● What is needed: The data below must be repeated exactly. Leave nothing out.

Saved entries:
——————————
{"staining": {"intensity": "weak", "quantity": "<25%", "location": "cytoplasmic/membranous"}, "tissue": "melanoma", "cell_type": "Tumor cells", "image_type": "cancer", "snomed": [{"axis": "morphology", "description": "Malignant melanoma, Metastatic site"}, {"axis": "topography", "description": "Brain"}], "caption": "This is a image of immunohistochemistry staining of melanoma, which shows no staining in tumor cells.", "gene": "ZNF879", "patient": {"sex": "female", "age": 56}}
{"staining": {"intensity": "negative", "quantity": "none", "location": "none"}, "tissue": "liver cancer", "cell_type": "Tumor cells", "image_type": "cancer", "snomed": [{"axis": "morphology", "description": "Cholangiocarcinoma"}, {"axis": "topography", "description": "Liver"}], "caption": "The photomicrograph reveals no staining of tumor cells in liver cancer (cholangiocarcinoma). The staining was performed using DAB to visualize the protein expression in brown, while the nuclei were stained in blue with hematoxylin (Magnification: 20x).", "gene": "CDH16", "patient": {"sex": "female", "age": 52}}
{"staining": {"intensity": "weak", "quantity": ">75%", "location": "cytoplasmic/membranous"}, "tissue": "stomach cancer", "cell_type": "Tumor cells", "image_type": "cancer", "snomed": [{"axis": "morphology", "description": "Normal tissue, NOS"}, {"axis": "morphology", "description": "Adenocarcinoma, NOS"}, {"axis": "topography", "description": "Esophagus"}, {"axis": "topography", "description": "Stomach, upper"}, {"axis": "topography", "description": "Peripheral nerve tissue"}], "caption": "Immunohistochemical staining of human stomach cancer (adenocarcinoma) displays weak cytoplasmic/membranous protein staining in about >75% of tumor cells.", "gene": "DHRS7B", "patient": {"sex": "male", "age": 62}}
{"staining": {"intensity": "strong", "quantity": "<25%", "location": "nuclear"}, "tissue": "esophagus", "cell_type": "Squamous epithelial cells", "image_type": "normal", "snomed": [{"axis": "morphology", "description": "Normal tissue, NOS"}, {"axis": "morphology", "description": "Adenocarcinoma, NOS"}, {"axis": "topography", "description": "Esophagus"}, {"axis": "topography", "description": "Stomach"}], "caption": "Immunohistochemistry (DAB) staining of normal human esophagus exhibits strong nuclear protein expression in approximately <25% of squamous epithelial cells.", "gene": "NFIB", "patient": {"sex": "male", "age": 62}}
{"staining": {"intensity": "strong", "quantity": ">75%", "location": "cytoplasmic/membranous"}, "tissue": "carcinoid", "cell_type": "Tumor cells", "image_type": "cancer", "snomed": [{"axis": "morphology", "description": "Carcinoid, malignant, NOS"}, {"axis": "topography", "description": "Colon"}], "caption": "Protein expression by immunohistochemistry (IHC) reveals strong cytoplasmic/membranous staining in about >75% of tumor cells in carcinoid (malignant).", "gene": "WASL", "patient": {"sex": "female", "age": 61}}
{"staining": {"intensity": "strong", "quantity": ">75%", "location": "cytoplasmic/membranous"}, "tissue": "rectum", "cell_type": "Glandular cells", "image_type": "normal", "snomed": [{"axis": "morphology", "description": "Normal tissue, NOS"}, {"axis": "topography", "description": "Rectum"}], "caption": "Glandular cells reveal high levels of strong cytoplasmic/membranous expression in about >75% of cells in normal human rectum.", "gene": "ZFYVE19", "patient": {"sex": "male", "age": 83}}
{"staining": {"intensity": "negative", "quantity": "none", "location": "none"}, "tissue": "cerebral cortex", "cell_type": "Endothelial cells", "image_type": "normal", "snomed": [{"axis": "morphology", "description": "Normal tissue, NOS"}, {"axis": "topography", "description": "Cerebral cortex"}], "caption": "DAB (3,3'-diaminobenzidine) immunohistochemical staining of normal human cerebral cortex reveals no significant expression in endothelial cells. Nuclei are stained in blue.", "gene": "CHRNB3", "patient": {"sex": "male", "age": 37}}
——————————
● Task answer:
{"staining": {"intensity": "weak", "quantity": "<25%", "location": "cytoplasmic/membranous"}, "tissue": "melanoma", "cell_type": "Tumor cells", "image_type": "cancer", "snomed": [{"axis": "morphology", "description": "Malignant melanoma, Metastatic site"}, {"axis": "topography", "description": "Brain"}], "caption": "This is a image of immunohistochemistry staining of melanoma, which shows no staining in tumor cells.", "gene": "ZNF879", "patient": {"sex": "female", "age": 56}}
{"staining": {"intensity": "negative", "quantity": "none", "location": "none"}, "tissue": "liver cancer", "cell_type": "Tumor cells", "image_type": "cancer", "snomed": [{"axis": "morphology", "description": "Cholangiocarcinoma"}, {"axis": "topography", "description": "Liver"}], "caption": "The photomicrograph reveals no staining of tumor cells in liver cancer (cholangiocarcinoma). The staining was performed using DAB to visualize the protein expression in brown, while the nuclei were stained in blue with hematoxylin (Magnification: 20x).", "gene": "CDH16", "patient": {"sex": "female", "age": 52}}
{"staining": {"intensity": "weak", "quantity": ">75%", "location": "cytoplasmic/membranous"}, "tissue": "stomach cancer", "cell_type": "Tumor cells", "image_type": "cancer", "snomed": [{"axis": "morphology", "description": "Normal tissue, NOS"}, {"axis": "morphology", "description": "Adenocarcinoma, NOS"}, {"axis": "topography", "description": "Esophagus"}, {"axis": "topography", "description": "Stomach, upper"}, {"axis": "topography", "description": "Peripheral nerve tissue"}], "caption": "Immunohistochemical staining of human stomach cancer (adenocarcinoma) displays weak cytoplasmic/membranous protein staining in about >75% of tumor cells.", "gene": "DHRS7B", "patient": {"sex": "male", "age": 62}}
{"staining": {"intensity": "strong", "quantity": "<25%", "location": "nuclear"}, "tissue": "esophagus", "cell_type": "Squamous epithelial cells", "image_type": "normal", "snomed": [{"axis": "morphology", "description": "Normal tissue, NOS"}, {"axis": "morphology", "description": "Adenocarcinoma, NOS"}, {"axis": "topography", "description": "Esophagus"}, {"axis": "topography", "description": "Stomach"}], "caption": "Immunohistochemistry (DAB) staining of normal human esophagus exhibits strong nuclear protein expression in approximately <25% of squamous epithelial cells.", "gene": "NFIB", "patient": {"sex": "male", "age": 62}}
{"staining": {"intensity": "strong", "quantity": ">75%", "location": "cytoplasmic/membranous"}, "tissue": "carcinoid", "cell_type": "Tumor cells", "image_type": "cancer", "snomed": [{"axis": "morphology", "description": "Carcinoid, malignant, NOS"}, {"axis": "topography", "description": "Colon"}], "caption": "Protein expression by immunohistochemistry (IHC) reveals strong cytoplasmic/membranous staining in about >75% of tumor cells in carcinoid (malignant).", "gene": "WASL", "patient": {"sex": "female", "age": 61}}
{"staining": {"intensity": "strong", "quantity": ">75%", "location": "cytoplasmic/membranous"}, "tissue": "rectum", "cell_type": "Glandular cells", "image_type": "normal", "snomed": [{"axis": "morphology", "description": "Normal tissue, NOS"}, {"axis": "topography", "description": "Rectum"}], "caption": "Glandular cells reveal high levels of strong cytoplasmic/membranous expression in about >75% of cells in normal human rectum.", "gene": "ZFYVE19", "patient": {"sex": "male", "age": 83}}
{"staining": {"intensity": "negative", "quantity": "none", "location": "none"}, "tissue": "cerebral cortex", "cell_type": "Endothelial cells", "image_type": "normal", "snomed": [{"axis": "morphology", "description": "Normal tissue, NOS"}, {"axis": "topography", "description": "Cerebral cortex"}], "caption": "DAB (3,3'-diaminobenzidine) immunohistochemical staining of normal human cerebral cortex reveals no significant expression in endothelial cells. Nuclei are stained in blue.", "gene": "CHRNB3", "patient": {"sex": "male", "age": 37}}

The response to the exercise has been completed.